How does your team handle technical emergencies like downed production system?
🔴 You’re called in for every case, nothing happens without your involvement.
🟡 Basic protocols exist for who should be involved in what, but team still relies heavily on you to guide them in emergencies.
🟢 There are clear guidelines for emergency handling and escalation, and the team mostly handles emergencies independently.
How do you maintain technical quality standards?
🔴 You’re reviewing all big technical decisions.
🟡 Standards exist but you have to micromanage whether they are observed.
🟢 Team maintains quality through clear standards and peer review without your involvement.
As above, you can feel good about your progress if you score 3+ greens weekly, 1-2 yellows are okay and you have to work on fixing reds immediately. Here’s your next step for each red area:
Technical Deep-Dive: Document the decisions you make this week and create delegation plan.
Unclear Authority: Draft and share decision-making framework with the team.
Knowledge Bottleneck: Set up systematic documentation and knowledge sharing practices.
Crisis Management: Define what constitutes an emergency and document escalation paths.
Quality Control: Create clear quality standards and review processes, then step back.
The Long Game
You might be looking at those checklists thinking "I'm in the red everywhere." If you're feeling overwhelmed - that's normal. Like Zidane, you're facing that jarring shift: one day you're on the field scoring impossible goals, the next you're trying to orchestrate an entire team's success.
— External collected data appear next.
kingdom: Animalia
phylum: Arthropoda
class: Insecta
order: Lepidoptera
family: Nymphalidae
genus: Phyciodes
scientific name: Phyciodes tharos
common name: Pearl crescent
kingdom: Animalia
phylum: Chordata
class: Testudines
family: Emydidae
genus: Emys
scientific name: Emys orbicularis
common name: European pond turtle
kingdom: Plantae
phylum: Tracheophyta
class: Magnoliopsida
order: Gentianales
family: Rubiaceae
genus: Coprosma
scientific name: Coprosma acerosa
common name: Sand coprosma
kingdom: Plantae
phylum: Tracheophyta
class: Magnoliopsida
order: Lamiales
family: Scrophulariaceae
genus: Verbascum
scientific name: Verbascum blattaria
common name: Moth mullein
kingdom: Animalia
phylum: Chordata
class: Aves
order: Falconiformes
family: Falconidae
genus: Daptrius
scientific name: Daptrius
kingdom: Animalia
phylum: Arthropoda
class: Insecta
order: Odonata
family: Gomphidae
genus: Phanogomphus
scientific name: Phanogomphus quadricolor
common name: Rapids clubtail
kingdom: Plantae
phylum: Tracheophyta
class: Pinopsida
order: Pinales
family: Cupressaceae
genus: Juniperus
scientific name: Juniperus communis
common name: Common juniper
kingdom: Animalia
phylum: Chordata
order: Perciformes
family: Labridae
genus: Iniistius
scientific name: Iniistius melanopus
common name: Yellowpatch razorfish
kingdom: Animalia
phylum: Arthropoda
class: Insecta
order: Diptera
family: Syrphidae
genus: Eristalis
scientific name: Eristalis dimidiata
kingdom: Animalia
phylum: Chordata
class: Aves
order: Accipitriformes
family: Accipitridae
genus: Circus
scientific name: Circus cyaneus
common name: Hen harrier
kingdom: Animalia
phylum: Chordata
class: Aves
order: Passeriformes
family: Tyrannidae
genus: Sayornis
The good news is that the hardest part is making that mental switch from performer to enabler. Once you internalize that shift, the rest becomes a matter of practice and persistence. Do you know how long it took Zidane to evolve from world-class player to Champions League-winning coach? Six years.
So don’t be hard on yourself. Run those Friday checks, keep score of your progress, and trust the process. You've got this.
Your Leadership Journey Matters
Which checklist item hit closest to home for you? Share your biggest struggle in the comments - I'll respond with targeted strategies I've seen work in similar situations.
Next week we'll deep-dive into some of the challenge areas. I’m thinking of starting with technical delegation. Which area would you like to see discussed next?
While I've written about this before, the complexity and importance of this transition deserves a deeper dive. This series will focus on providing concrete, actionable guidance for navigating this critical career shift.
Meaning coding time that is not solely dedicated to handing over your old projects.
Note: These metrics are calibrated for typical data science teams of 7-12 people. For smaller teams (3-7 people), you'll need to maintain somewhat higher technical involvement - aim for <40% coding time. For larger teams (12+), target even less hands-on work (<10% coding) and focus more on organizational alignment and strategy.
These targets come from my experience leading multiple DS teams and guiding multiple IC-to-manager transitions. The coding threshold especially has proven critical - in every case where a manager stayed way above given optimal coding time, they struggled to provide adequate team support and stakeholder engagement. Beyond just time constraints, heavy coding involvement prevents managers from developing the strategic mindset needed for their role.